Say you’re apartment-hunting, and you find a place you love. The landlord says great, here’s how it works: you sign the lease now, and I’m going to have some closed-door meetings with my associates, and when we’re ready we’ll tell you what the rent, deposit, and utility payments will be. You’d walk, of course.
But that’s kind of like what the Pennsylvania legislature is doing now (as it does every year) as it decides the annual state budget. Big decisions about what taxes we pay, how the government works and how our tax dollars are spent are decided in secret by a handful of guys (and they are mostly guys) and passed in a flash.
Friday, Senate Majority Leader Dominic Pileggi told reporters it looked like lawmakers would pass another budget without taxing gas drillers, or raising any taxes at all and balance the books with some one-time measurers he wasn’t ready to reveal, three days before the budget deadline.

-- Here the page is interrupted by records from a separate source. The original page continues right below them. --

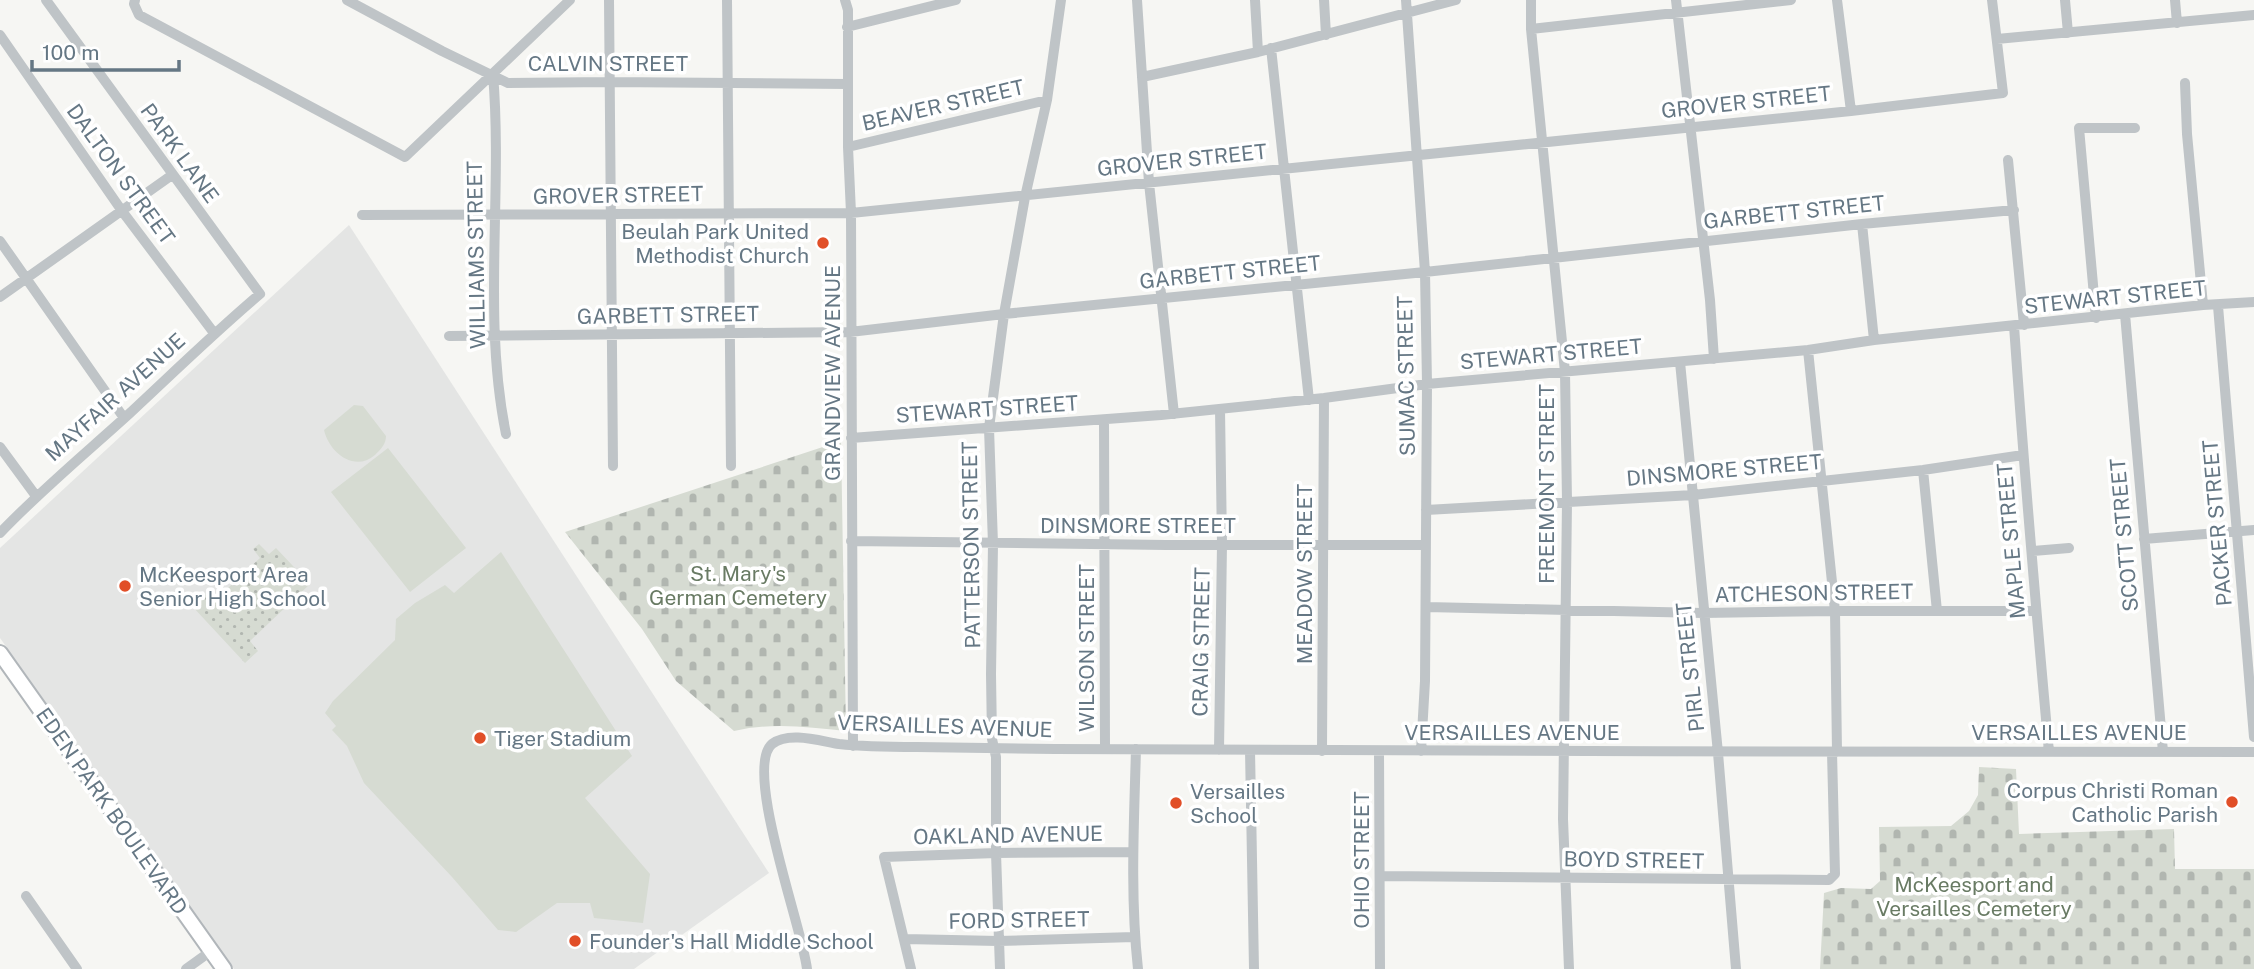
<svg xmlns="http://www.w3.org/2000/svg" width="2254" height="969" font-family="'Public Sans',sans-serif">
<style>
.built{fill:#e4e5e4}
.grass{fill:url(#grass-dots)}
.cemetery{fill:url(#cemetery-stones)}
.park{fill:#d6dbd2}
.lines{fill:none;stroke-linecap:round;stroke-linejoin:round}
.major-casing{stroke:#b1b6ba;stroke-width:18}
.minor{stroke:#bfc4c7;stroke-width:10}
.major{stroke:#fff;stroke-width:14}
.poi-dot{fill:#e14f28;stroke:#fff;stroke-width:2.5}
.labels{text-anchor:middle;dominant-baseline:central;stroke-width:7;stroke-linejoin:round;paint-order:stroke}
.street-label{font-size:21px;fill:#657784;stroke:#fff}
.poi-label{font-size:21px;fill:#657784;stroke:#fff;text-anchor:start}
.park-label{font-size:21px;fill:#697b64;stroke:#fff}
</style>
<defs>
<pattern id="grass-dots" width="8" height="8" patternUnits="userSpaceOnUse" patternTransform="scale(1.75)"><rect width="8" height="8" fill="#d6dbd2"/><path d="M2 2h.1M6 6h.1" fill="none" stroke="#b1b6b0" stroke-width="1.8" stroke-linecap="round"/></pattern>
<pattern id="cemetery-stones" width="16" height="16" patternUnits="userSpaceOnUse" patternTransform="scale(1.75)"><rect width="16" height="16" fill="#d6dbd2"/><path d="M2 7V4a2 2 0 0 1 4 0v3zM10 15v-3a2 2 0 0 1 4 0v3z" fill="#b1b6b0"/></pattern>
</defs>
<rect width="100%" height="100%" fill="#f6f6f3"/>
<path class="built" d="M349 225 769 873 634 969H234L0 638V548Z"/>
<path class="grass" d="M259 544 269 554 276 548 310 584 250 641 258 651 245 663 192 606 205 594 213 602 260 558 253 549Z"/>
<path class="cemetery" d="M841 441 846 731C808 727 772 722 734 731L676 681 642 629 565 532Z
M1979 767 2016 769 2019 834 2174 829 2175 869H2254V969H1820L1824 893 1841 888 1871 889 1880 881 1879 827 1951 826 1969 811 1978 795Z"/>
<path class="park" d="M354 405 363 406 386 436C386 444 381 449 375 455 354 473 329 452 324 430Z
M388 448 466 548 410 592 331 492Z
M501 552 632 756 585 798 650 874 643 923 594 918 590 903H557L516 932 498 930 452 877 364 783 347 746 332 730 336 726 325 713 333 701 395 640 396 619 415 603 445 585 454 593Z"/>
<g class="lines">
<defs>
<path id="major" d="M0 653 224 969"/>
</defs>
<use href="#major" class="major-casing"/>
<path class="minor" d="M135 0 134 4 139 15 405 157 570 0
M347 0 442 51 508 83 609 82 848 84
M609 0 613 466
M727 0 731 466
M845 0 848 10V147L851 213 853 746
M1137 0 1149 183 1174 414
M1255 0 1258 52
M1324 0 1326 35
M1406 0 1425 272 1427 384 1425 681 1421 751
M1531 0V29L1565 372 1567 502 1563 819 1569 969
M1676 0 1710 300 1714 359
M1837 0 1851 111
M2065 0 2068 33
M2175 0 2177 23
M847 27 956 0
M1531 29 1791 0
M0 35 122 211 214 333
M1997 39 2254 15
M1271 48 1309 400
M493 74C503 194 482 316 506 434
M1142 77 1258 52 1456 0
M2185 83 2187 134 2203 305
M848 147 1047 100
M2008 160 2024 325
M362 215 851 213 1851 111 2003 93 1992 0
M1862 224 1874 340
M0 241 124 418
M0 297 172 175
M2218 306 2254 737
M2125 314 2163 752
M2096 318 2079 128H2135
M2014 326C2024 468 2036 610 2049 752
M449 336 850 332 1004 314 1425 272 1862 224 2014 210
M1808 350 1835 611 1837 752
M1680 362 1718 753 1736 969
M1104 420 1105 749
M851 438 1161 415 1324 398 1427 384 1808 350 1874 340 2203 305 2254 302
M0 447 36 496
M1923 470 1937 611
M1426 510 1693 495 1923 470 2023 455
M0 533C41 490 86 453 130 413 173 373 215 332 260 294L46 0
M2144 539 2254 530
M851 541 1166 545H1425
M2033 551 2069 548
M1426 607 1703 613 1835 611H2036
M1136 749C1134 822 1130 896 1138 969
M1219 750 1222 544 1220 409
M1250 750 1254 969
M1322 751 1324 398
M1379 751 1380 969
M1381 876 1829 880 1835 874 1832 752
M26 896 77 969
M905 939 998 941 1134 937
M186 969 211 951
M807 969C803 930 743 769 772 744 789 731 820 741 839 744 865 747 891 747 917 747 963 748 1009 748 1055 749 1455 752 1854 751 2254 752
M911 969 884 857 996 853 1133 852
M1000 969 996 853V757L992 739 991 674 993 544 989 428 1004 314 1025 197 1047 100 1061 0"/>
<use href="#major" class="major"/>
</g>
<g class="poi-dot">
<circle cx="823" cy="243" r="7"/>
<circle cx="125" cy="586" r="7"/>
<circle cx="480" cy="738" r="7"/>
<circle cx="2232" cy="802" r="7"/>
<circle cx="1176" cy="803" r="7"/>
<circle cx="575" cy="941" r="7"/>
</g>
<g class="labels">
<g class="street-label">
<text x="608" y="63">CALVIN STREET</text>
<text transform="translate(1746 102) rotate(-6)">GROVER STREET</text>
<text transform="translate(943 105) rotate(-13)">BEAVER STREET</text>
<text transform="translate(180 153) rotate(54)">PARK LANE</text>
<text transform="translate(1182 160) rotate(-6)">GROVER STREET</text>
<text transform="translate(121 174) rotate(54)">DALTON STREET</text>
<text transform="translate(618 195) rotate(-1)">GROVER STREET</text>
<text transform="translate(1794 212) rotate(-6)">GARBETT STREET</text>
<text transform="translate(476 255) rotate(-91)">WILLIAMS STREET</text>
<text transform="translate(1230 272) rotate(-6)">GARBETT STREET</text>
<text transform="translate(2115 297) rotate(-6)">STEWART STREET</text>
<text transform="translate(668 315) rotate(-1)">GARBETT STREET</text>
<text transform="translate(1551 354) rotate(-5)">STEWART STREET</text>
<text transform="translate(832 373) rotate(-90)">GRANDVIEW AVENUE</text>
<text transform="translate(1406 376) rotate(-91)">SUMAC STREET</text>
<text transform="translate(115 397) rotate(-42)">MAYFAIR AVENUE</text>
<text transform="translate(987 409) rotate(-4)">STEWART STREET</text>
<text transform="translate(1724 470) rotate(-5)">DINSMORE STREET</text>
<text transform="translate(1546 484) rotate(-90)">FREEMONT STREET</text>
<text transform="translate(2217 523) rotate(-95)">PACKER STREET</text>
<text x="1138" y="525">DINSMORE STREET</text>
<text transform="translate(2124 535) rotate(-95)">SCOTT STREET</text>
<text transform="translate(2011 541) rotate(-95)">MAPLE STREET</text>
<text transform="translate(971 545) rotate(-91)">PATTERSON STREET</text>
<text transform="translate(1304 574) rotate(-90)">MEADOW STREET</text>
<text transform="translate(1814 593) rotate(-1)">ATCHESON STREET</text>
<text transform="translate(1201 642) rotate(-89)">CRAIG STREET</text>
<text transform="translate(1086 648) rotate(-90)">WILSON STREET</text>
<text transform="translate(1690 667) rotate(-96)">PIRL STREET</text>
<text transform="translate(945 726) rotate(2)">VERSAILLES AVENUE</text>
<text x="1512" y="732">VERSAILLES AVENUE</text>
<text x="2079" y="732">VERSAILLES AVENUE</text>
<text transform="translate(112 811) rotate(55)">EDEN PARK BOULEVARD</text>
<text transform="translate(1008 835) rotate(-1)">OAKLAND AVENUE</text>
<text transform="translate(1361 860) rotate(-90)">OHIO STREET</text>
<text transform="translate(1634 860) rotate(1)">BOYD STREET</text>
<text transform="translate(1019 920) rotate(-1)">FORD STREET</text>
</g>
<g class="poi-label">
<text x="809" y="231" text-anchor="end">Beulah Park United<tspan x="809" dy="24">Methodist Church</tspan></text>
<text x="139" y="574">McKeesport Area<tspan x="139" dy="24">Senior High School</tspan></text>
<text x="494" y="738">Tiger Stadium</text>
<text x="2218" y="790" text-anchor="end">Corpus Christi Roman<tspan x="2218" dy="24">Catholic Parish</tspan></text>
<text x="1190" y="791">Versailles<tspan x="1190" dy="24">School</tspan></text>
<text x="589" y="941">Founder's Hall Middle School</text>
</g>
<g class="park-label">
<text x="738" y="573">St. Mary's<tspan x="738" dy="24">German Cemetery</tspan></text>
<text x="1974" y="884">McKeesport and<tspan x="1974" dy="24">Versailles Cemetery</tspan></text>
</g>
</g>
<path d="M32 60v10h147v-10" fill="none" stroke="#657784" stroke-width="3.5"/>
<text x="42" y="60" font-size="21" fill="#657784" stroke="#ffffff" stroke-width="5" paint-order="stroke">100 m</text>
</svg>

The one-time measures were revealed the next day (see this report by our capitol correspondent Mary Wilson), but there won’t be time for any meaningful public input before the budget is passed, perhaps later today.
To take just one example, there’s now a proposal to transfer $250 million from funds for small business loans and other programs to balance the budget. Don’t those affected by those programs deserve a hearing on the impact of those transfers?
A better way
Here’s a better way to do it: In Philadelphia City Council no budget or tax bill, or bill of any kind for that matter can become law until it (1) is debated at a real public hearing at which affected constituencies are heard, (2) passes what’s called a “first reading” at a session of Council, and (3) is then voted upon at a subsequent session for final passage.
What that means in practice is that a bill is published in final form and held for a week (in rare circumstances less, but always four days) before it is voted on. That gives anyone who’s delighted with or alarmed by what’s coming a chance to review the bill, do their research and mobilize to be heard while it still matters.
In Harrisburg, the boys meet, come out of their private sessions, and tell you what the rent will be. I know it’s done that way in a lot of places, and I understand that sometimes you have to have a private conversation to figure out what has enough support to fly.
But before any legislative body makes decisions of this magnitude, the public ought to have a reasonable change to examine the deal and make some meaningful comment.